Интересно, а когда это она успела к нему прилепиться? То, что сделала это она сама, Дуня не сомневалась, так как мастер Лучель сдвинулся относительно неё, но не приметного лошадиного трупа, словно подушечка для иголок утыканного обломанными копьями.
— Очень просто. У меня нет энергии. Нет энергии — нет магии. Нет магии — нет переноса.
— А почему нет, Лу?
— Откуда мне знать. Может, место такое… — чародей помолчал, размышляя, затем кивнул. — Точно. Так и есть. А я-то думал, что мне тут так не нравится!

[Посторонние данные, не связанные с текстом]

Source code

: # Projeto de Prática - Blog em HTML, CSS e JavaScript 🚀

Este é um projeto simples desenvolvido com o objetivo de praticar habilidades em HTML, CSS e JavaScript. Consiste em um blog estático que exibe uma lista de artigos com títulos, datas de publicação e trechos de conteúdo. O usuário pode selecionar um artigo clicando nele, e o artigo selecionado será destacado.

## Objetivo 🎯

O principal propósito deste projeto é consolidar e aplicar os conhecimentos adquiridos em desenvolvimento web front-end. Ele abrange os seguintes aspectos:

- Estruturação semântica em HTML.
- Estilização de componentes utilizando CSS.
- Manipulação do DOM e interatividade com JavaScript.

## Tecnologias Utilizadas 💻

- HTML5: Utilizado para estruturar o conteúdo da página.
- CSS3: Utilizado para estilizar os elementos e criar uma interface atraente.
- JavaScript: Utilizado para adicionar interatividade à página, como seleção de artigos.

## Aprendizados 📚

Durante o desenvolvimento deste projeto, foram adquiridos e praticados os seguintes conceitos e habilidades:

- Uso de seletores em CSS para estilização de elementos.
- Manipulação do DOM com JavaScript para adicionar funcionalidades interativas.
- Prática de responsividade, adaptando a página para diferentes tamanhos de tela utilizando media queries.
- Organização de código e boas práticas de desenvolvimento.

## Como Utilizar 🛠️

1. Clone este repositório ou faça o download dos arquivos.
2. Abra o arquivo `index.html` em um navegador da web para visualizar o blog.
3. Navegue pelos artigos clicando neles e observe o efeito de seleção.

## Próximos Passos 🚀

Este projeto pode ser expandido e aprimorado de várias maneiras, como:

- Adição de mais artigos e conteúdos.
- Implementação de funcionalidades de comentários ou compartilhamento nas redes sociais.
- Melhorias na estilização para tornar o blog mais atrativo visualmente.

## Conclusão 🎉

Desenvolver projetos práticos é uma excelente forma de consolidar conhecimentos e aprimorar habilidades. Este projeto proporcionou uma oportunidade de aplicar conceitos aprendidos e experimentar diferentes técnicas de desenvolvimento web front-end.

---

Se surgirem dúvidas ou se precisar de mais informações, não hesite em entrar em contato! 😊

Дуня посмотрела вверх на менестреля. Менестрель посмотрел вниз на Дуню. Оба одинаково скривились, неожиданно понимая друг друга без слов. Обоим казалось, что на поле, усеянном трупами, многое может не понравиться. В первую очередь, собственно трупы. Вероятно, у мага имелось иное мнение.
— Полный магический ноль. Впрочем, и то плюс, что не минус.
— И что это значит? Ты теперь не волшебник? Ну, здесь, по крайней мере.
— Что ты, мальчик мой, как был волшебником — так им и остался. Видишь ли, перестать быть волшебником невозможно… или очень трудно. Это как кувшину перестать быть кувшином — не по назначению, а по существу. Для того чтобы кувшин стал чем-то другим, его нужно, например, разбить. А я живой вроде как.